= Shawn Syms =

Canadian writer and activist

Shawn Syms (born 1970) is a Canadian writer and activist on LGBT issues and other aspects of progressive politics based in Toronto, Ontario.

From 1988 until 1992, he was one of the editors and publishers of Rites, a Canadian monthly magazine of queer history, politics and culture. Syms's work for Rites included political and cultural analysis that was referenced in such books as The Lesbian and Gay Studies Reader
and Global Sports Sponsorship, and reprinted in the respected left-of-centre LGBT weekly Gay Community News. During that time, Syms was also active in the political organization AIDS Action NOW!, which fought for access to treatment for people living with HIV/AIDS.

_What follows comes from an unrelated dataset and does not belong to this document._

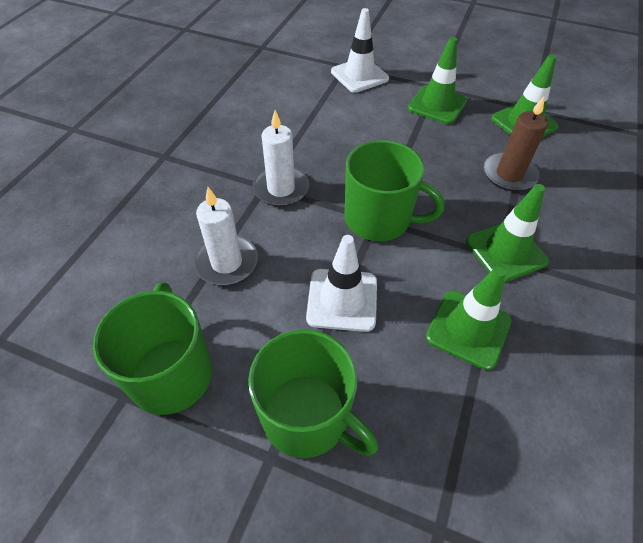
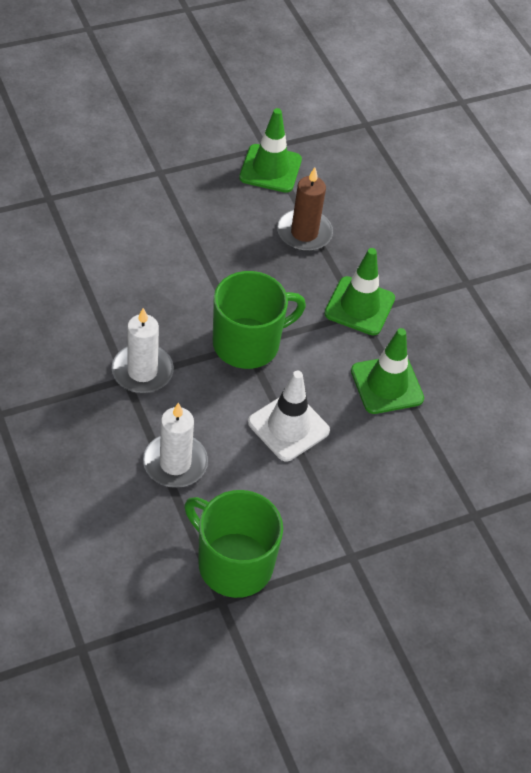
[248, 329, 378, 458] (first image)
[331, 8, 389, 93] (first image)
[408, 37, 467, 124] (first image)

In 1997 and 1998, he was publisher, for Pink Triangle Press, of Canadian Male, a short-lived gay men's sexual magazine characterized by very diverse contents and high production values. Syms co-wrote the sexual-advice column "Carnal Queeries" in Toronto's Xtra! for several years. Syms was a copy editor at Fuse Magazine for over a decade and served on its board of directors for 13 years in the 1990s and early 2000s. He blogged on political affairs for This Magazine from 2007 to 2008. From 2007 to 2010, he wrote a regular column on sexuality, sex work, drug use and harm reduction for xtra.ca called "Free Agent."

As a journalist, Syms has specialized in covering medical conditions transmitted through drug use and sexual practices, including hepatitis, herpes, HPV and HIV/AIDS. His 2009 extensive examination of the legal and biocultural implications of criminalizing HIV transmission was described by criminalization expert Edwin J. Bernard as a "piece de resistance"
and was one of the few pieces by a non-lawyer included by the Canadian HIV/AIDS Legal Network's resource kit for lawyers involved in cases related to HIV and the criminal law. In 2008, Syms was an invited speaker on the topic at the Health and Human Rights Conference at Queen's University.

Other advocacy journalism by Syms regarding gay transgender men has been lauded by writer and sex-worker advocate Sasha Von Bon Bon, and translated into French. His coverage of the forced sterilization of a Chilean HIV-positive woman has been cited in the Harvard Human Rights Journal.

Syms's fiction writing was nominated for the 2009 Journey Prize, and was twice short-listed for the short-fiction competition associated with the Saints and Sinners Literary Festival. His essays have twice been published in books by Arsenal Pulp Press. Also a widely published book critic, his writing has appeared in thirty periodicals and journals.

In 2013, he edited and published Friend. Follow. Text., an anthology of short stories about interactions through social media.

His debut short story collection, Nothing Looks Familiar, was published by Arsenal Pulp in September 2014.